« Semaine du cinéma italien » au Lido de Castres

Partager sur :

Pendant des décennies le cinéma italien a été le meilleur d’Europe. Les années « Berlusconi » ont été plus difficiles, mais il faut actuellement saluer l’émergence de nouveaux talents, malheureusement encore peu distribués en France. Depuis plus de dix ans Colori d’Italia et les Cinglés du cinéma s’associent chaque année pour un hommage au cinéma transalpin. Cette année 5 films sont offerts à la curiosité des cinéphiles et amoureux de la culture italienne.

Heureux comme Lazzaro d’Alice Rochwacher ouvrira le cycle mercredi 23 janvier. La réalisatrice, dont nous avions admiré Les merveilles il ya 3 ans livre une fable poétique, symboliste et politique sur les désillusions du monde contemporain. Prix du scénario au Festival de Cannes 2018, ce film est mystérieux et envoûtant.

Le week-end du 26 et 27 janvier, avec deux films de 2018 et deux films des années soixante permettra de confronter le cinéma de deux époques.

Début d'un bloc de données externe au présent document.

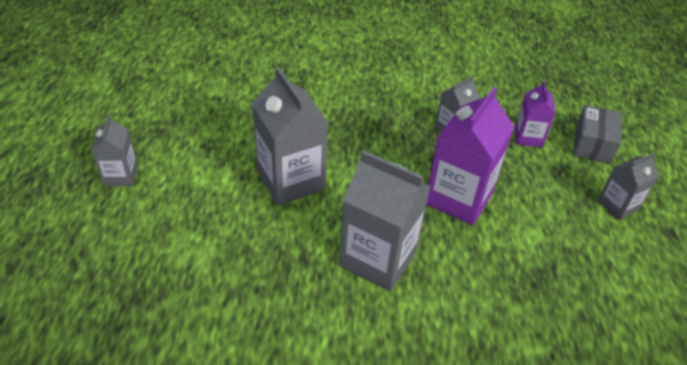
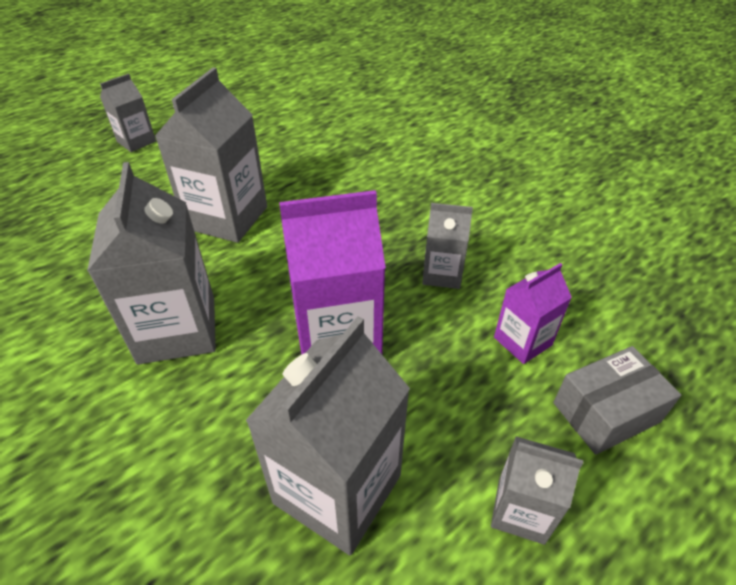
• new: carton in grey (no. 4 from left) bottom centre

Le bel Antonio de Mauro Bolognini fut en 1960 un sacré choc ! Faire de Marcello Mastroiani, le latin lover par exellence un homme impuissant, il fallait oser. Comme il fallait oser la cruelle peinture de la société sicilienne que nous offre Bolognini avec la complicité de Pasolini coscénariste du film.
Le Fanfaron a été réalisé par Dino Risi en 1962. Certains cinéphiles castrais se souviennent de la venue à Castres de ce géant du cinéma en 1994. Le Fanfaron réunit pendant deux jours un riche bourgeois sûr de lui et un jeune étudiant timide. La confrontation de Vittorio Gassman et du jeune Jean-Louis Trintignant est un sommet du cinéma italien dont on ne se lasse pas, même après l’avoir vu plusieurs fois Le père d’Italia réalisé par Fabio Mollo en 2018 décrit la rencontre fortuite de Paolo, jeune homosexuel turinois vivant une séparation difficile et Mia exubérante jeune femme enceinte de 6 mois. Ils vont être entraînés dans un voyage à travers toute l’Italie. Fabio Mollo tire de la rencontre entre ces deux personnages cabossés par la vie, sans repères ni avenir, une comédie acide et un peu mélancolique. Sans militantisme, le film interroge sur le poids des traditions et de la religion et sur notre peur face au regard des autres.

L’âge d’or des ciné-clubs d’Emanuala Piovano, également réalisé en 2018 nous montre un homme revenant dans le village de son enfance lors du décès de sa mère propriétaire d’une salle de cinéma en plein air. Il se retrouve confronté à ses souvenirs et au fantôme de sa mère. Ce film magnifique, sans être un biopic, est un hommage à une figure majeure de la cinéphilie italienne des années 60 -70 : Annabella Miscuglio, féministe engagée et fondatrice d’un célèbre ciné-club.

Ces deux derniers films bénéficieront de séances supplémentaires dans les jours suivants.

Les renseignements complémentaires sur les films et les horaires sont disponibles sur les présentoirs du Lido.